The Puffin Family Unit
Puffins are a migrating pelagic bird species that are born in nurseries on sub-arctic rocky coastlines. They travel north to arctic waters to forage for the duration of their time as juveniles and years later return to their birth places as adults to breed the next generation, then go back to the arctic for the winter.
Males will court a female partner, often the same partner over the years, to earn the chance to mate. The puffin pairs nest together to first protect their eggs, then the hatchlings throughout nesting season. The parents take turns to go out to sea and bring back mouthfuls of small fish for their chicks to eat and grow.
Photo Credit: Walker Golder/Audubon
Chick Food: the Atlantic herring
For centuries in the Gulf of Maine, the fish of choice to feed puffin chicks are small forage fish, especially Atlantic herring. Menhaden and Atlantic herring are schooling fish that form massive bait balls to defend themselves from predators, which range from sea birds to the endangered Right whale.
However, climate change and industrial fishing have severely damaged fish populations. Massive harvesting ships work in pairs to scoop up whole schools of fish in one big swoop. The fish are processed into products like Omega-3 supplements, dog food, and ground up in feed for farm animals, or packed into tins for grocery stores.
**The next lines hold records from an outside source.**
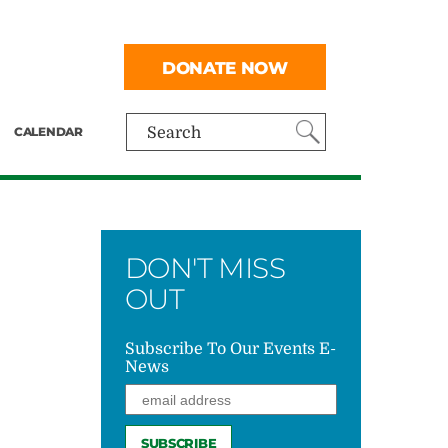
DONATE NOW
CALENDAR
Search
DON'T MISS
OUT
Subscribe To Our Events E-
News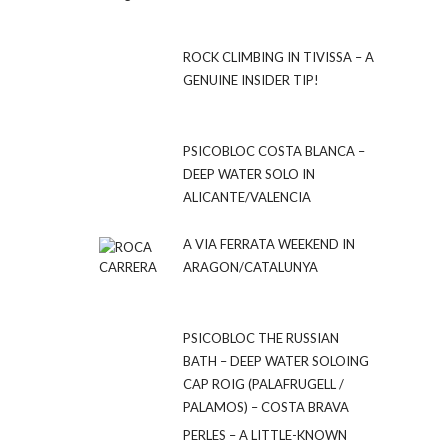
ROCK CLIMBING IN TIVISSA – A
GENUINE INSIDER TIP!
PSICOBLOC COSTA BLANCA –
DEEP WATER SOLO IN
ALICANTE/VALENCIA
A VIA FERRATA WEEKEND IN
ARAGON/CATALUNYA
PSICOBLOC THE RUSSIAN
BATH – DEEP WATER SOLOING
CAP ROIG (PALAFRUGELL /
PALAMOS) – COSTA BRAVA
PERLES – A LITTLE-KNOWN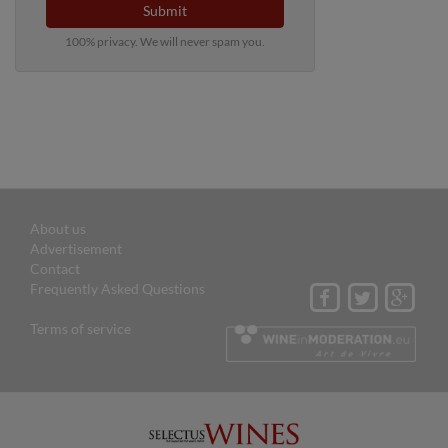
Submit
100% privacy. We will never spam you.
About us
Advertisement
Contact
Frequently Asked Questions
Terms of service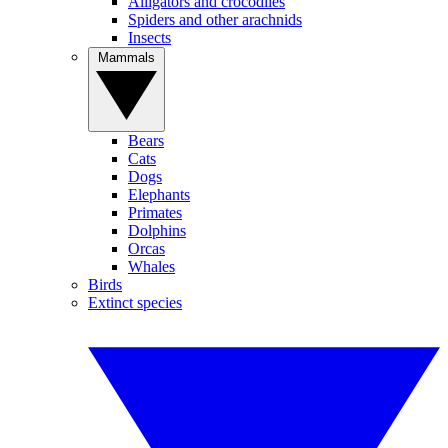
Alligators and crocodiles
Spiders and other arachnids
Insects
Mammals
Bears
Cats
Dogs
Elephants
Primates
Dolphins
Orcas
Whales
Birds
Extinct species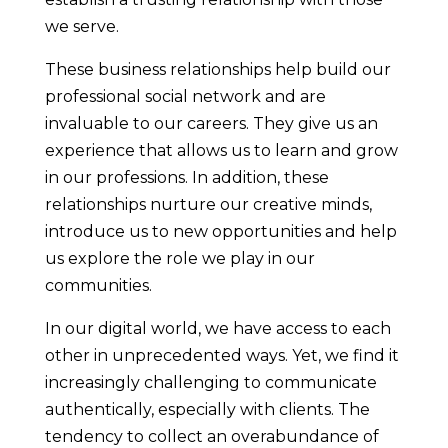
we serve.
These business relationships help build our
professional social network and are
invaluable to our careers. They give us an
experience that allows us to learn and grow
in our professions. In addition, these
relationships nurture our creative minds,
introduce us to new opportunities and help
us explore the role we play in our
communities.
In our digital world, we have access to each
other in unprecedented ways. Yet, we find it
increasingly challenging to communicate
authentically, especially with clients. The
tendency to collect an overabundance of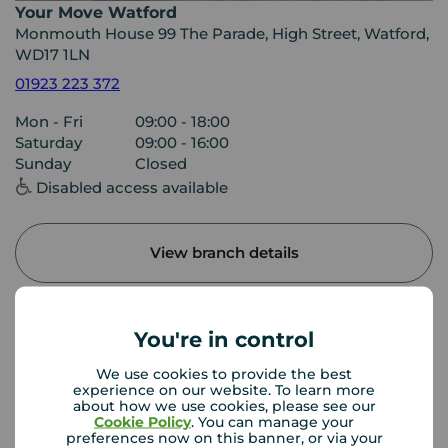
Your Move Watford
Monmouth House 99 The Parade, High Street, Watford,
WD17 1LN
01923 223 372
Mon - Fri
09:00 - 18:00
Saturday
09:00 - 16:00
Sunday
Closed
Disabled access available
View branch details
You're in control
Buyer Tools
We use cookies to provide the best
experience on our website. To learn more
about how we use cookies, please see our
First time buyer guide
Cookie Policy
. You can manage your
preferences now on this banner, or via your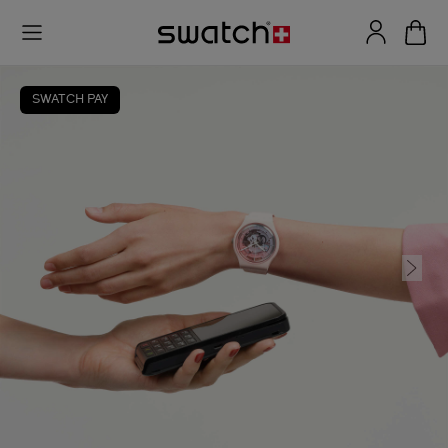
SWATCH PAY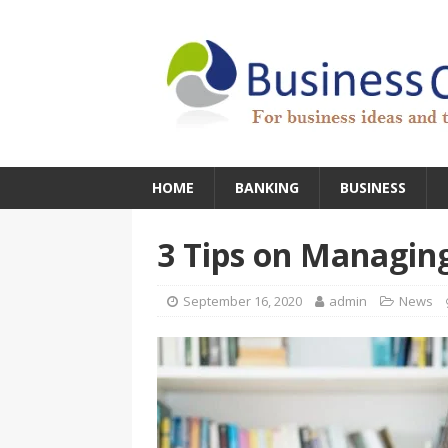
HOME
BANKING
BUSINESS
3 Tips on Managin
September 16, 2020
admin
News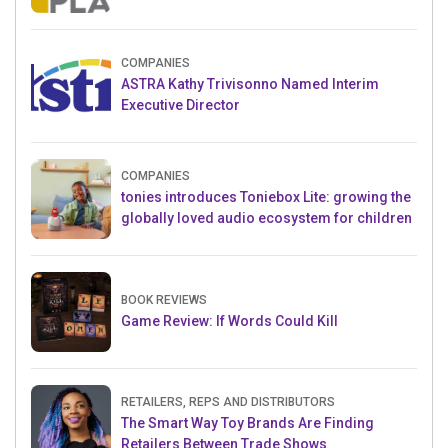
Crowdfunding Project
COMPANIES
ASTRA Kathy Trivisonno Named Interim
Executive Director
COMPANIES
tonies introduces Toniebox Lite: growing the
globally loved audio ecosystem for children
BOOK REVIEWS
Game Review: If Words Could Kill
RETAILERS, REPS AND DISTRIBUTORS
The Smart Way Toy Brands Are Finding
Retailers Between Trade Shows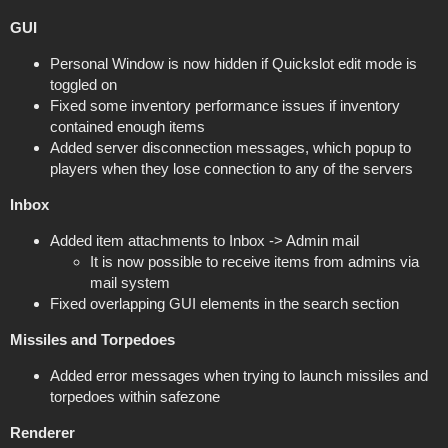
GUI
Personal Window is now hidden if Quickslot edit mode is
toggled on
Fixed some inventory performance issues if inventory
contained enough items
Added server disconnection messages, which popup to
players when they lose connection to any of the servers
Inbox
Added item attachments to Inbox -> Admin mail
It is now possible to receive items from admins via
mail system
Fixed overlapping GUI elements in the search section
Missiles and Torpedoes
Added error messages when trying to launch missiles and
torpedoes within safezone
Renderer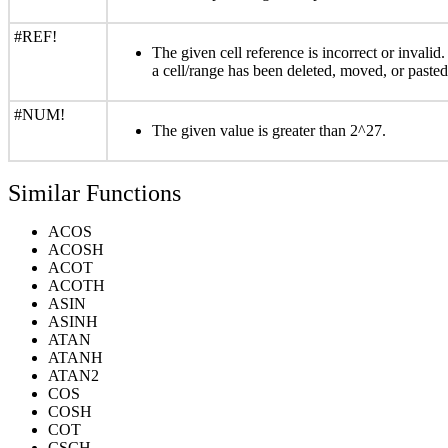
#REF!
The given cell reference is incorrect or invali
a cell/range has been deleted, moved, or pasted
#NUM!
The given value is greater than 2^27.
Similar Functions
ACOS
ACOSH
ACOT
ACOTH
ASIN
ASINH
ATAN
ATANH
ATAN2
COS
COSH
COT
CSCH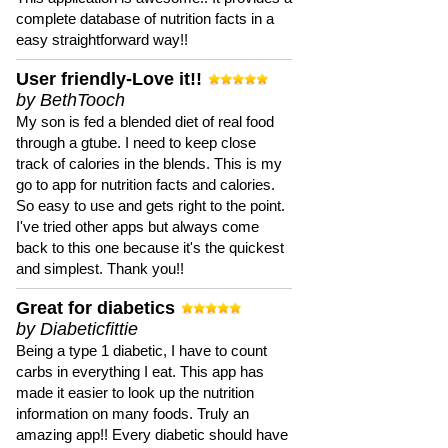
complete database of nutrition facts in a
easy straightforward way!!
User friendly-Love it!!
by BethTooch
My son is fed a blended diet of real food
through a gtube. I need to keep close
track of calories in the blends. This is my
go to app for nutrition facts and calories.
So easy to use and gets right to the point.
I've tried other apps but always come
back to this one because it's the quickest
and simplest. Thank you!!
Great for diabetics
by Diabeticfittie
Being a type 1 diabetic, I have to count
carbs in everything I eat. This app has
made it easier to look up the nutrition
information on many foods. Truly an
amazing app!! Every diabetic should have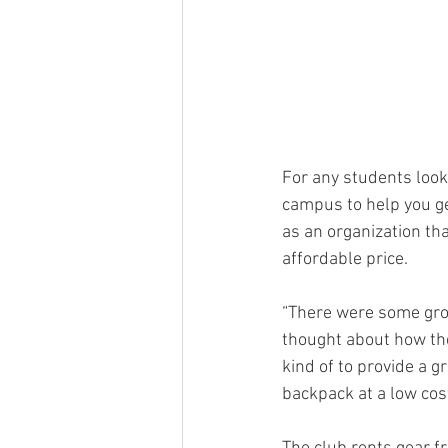
For any students look
campus to help you ge
as an organization tha
affordable price.
“There were some gro
thought about how the
kind of to provide a 
backpack at a low cost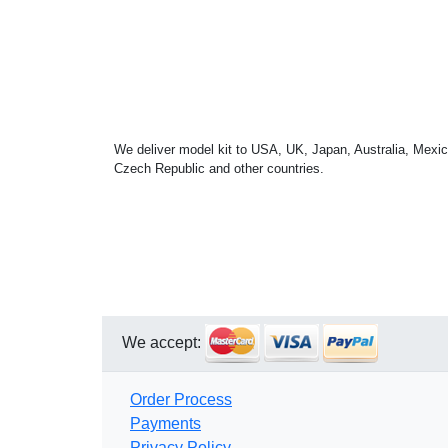
We deliver model kit to USA, UK, Japan, Australia, Mexic
Czech Republic and other countries.
We accept:
Order Process
Payments
Privacy Policy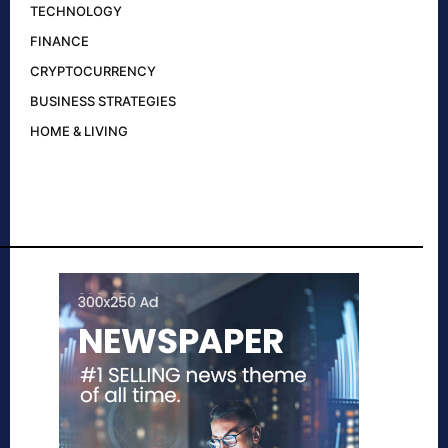
TECHNOLOGY
FINANCE
CRYPTOCURRENCY
BUSINESS STRATEGIES
HOME & LIVING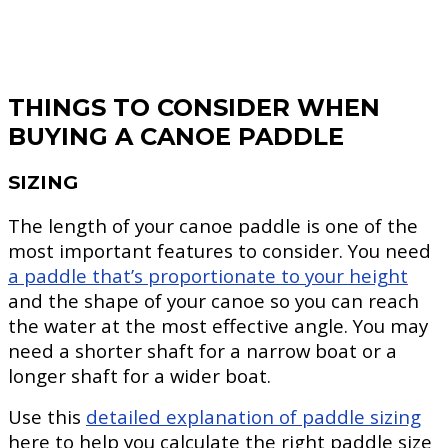
THINGS TO CONSIDER WHEN
BUYING A CANOE PADDLE
SIZING
The length of your canoe paddle is one of the
most important features to consider. You need
a paddle that’s proportionate to your height
and the shape of your canoe so you can reach
the water at the most effective angle. You may
need a shorter shaft for a narrow boat or a
longer shaft for a wider boat.
Use this
detailed explanation of paddle sizing
here to help you calculate the right paddle size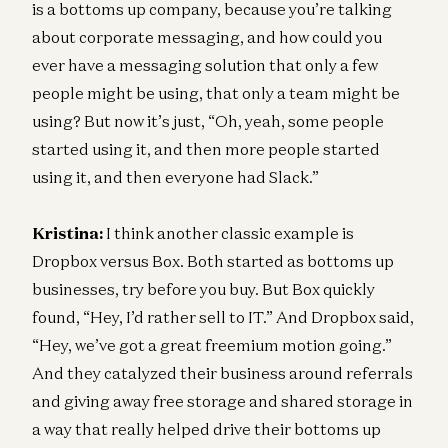
is a bottoms up company, because you’re talking
about corporate messaging, and how could you
ever have a messaging solution that only a few
people might be using, that only a team might be
using? But now it’s just, “Oh, yeah, some people
started using it, and then more people started
using it, and then everyone had Slack.”
Kristina:
I think another classic example is
Dropbox versus Box. Both started as bottoms up
businesses, try before you buy. But Box quickly
found, “Hey, I’d rather sell to IT.” And Dropbox said,
“Hey, we’ve got a great freemium motion going.”
And they catalyzed their business around referrals
and giving away free storage and shared storage in
a way that really helped drive their bottoms up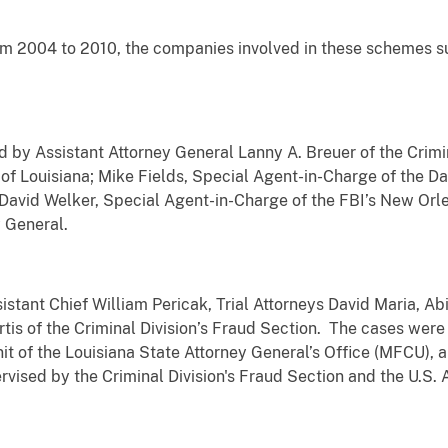
m 2004 to 2010, the companies involved in these schemes s
y Assistant Attorney General Lanny A. Breuer of the Crimina
t of Louisiana; Mike Fields, Special Agent-in-Charge of the D
David Welker, Special Agent-in-Charge of the FBI’s New Orl
y General.
tant Chief William Pericak, Trial Attorneys David Maria, Ab
tis of the Criminal Division’s Fraud Section. The cases wer
t of the Louisiana State Attorney General’s Office (MFCU), 
vised by the Criminal Division's Fraud Section and the U.S. A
Recent successful legislation has taken small steps to reduce commercial fishing of forage fish, and bans near-shore purse seine fishing, but more need to be done (Audubon, 2021). Climate change has driven increasing water temperatures in the Gulf of Maine faster than any other part of the ocean and the cold-water Atlantic herring are staying farther away, so puffins, fishermen, and all the other dependent seabirds and predators are competing over fewer fish. (Jackson, 2022)
Puffins evolved to depend on the small fish and are left in the lurch looking for alternative food. In increasing observations, puffin caretakers have reported that the parent puffins have been coming back with a new type of small fish more commonly found in warm waters to the south, the butterfish(Audubon, 2019). But, butterfish are too wide and too big for the puffin chicks to swallow. (NPR, 2021)
What we can do.
In order to preserve the keystone menhaden stocks for puffins, whales, seabirds, seals, and other predators, here are some actions you can take to turn the tide:
- If you take Omega-3 supplements, check if your brand is made with fish. There are many algae-based Omega-3 alternatives that give you the same nutrients.
- Feed your pets food and treats without fish. Check the labels of your pet food and consult your veterinarian on the best option for your pet.
- Buy only vegetarian chicken and meat products at the grocery store.
With these few changes, we can help reduce the demand for Atlantic herring, menhaden, and other forage fish that are vital to their ecosystems.
An additional step for those who live in towns, cities, or states with forage fish industries: contact your local and state law officials to express your concerns about climate change and the ecological impact of monopolizing forage fish for human consumption and use. Change may not happen quickly, but it will only happen if we take the first step and make our voices heard.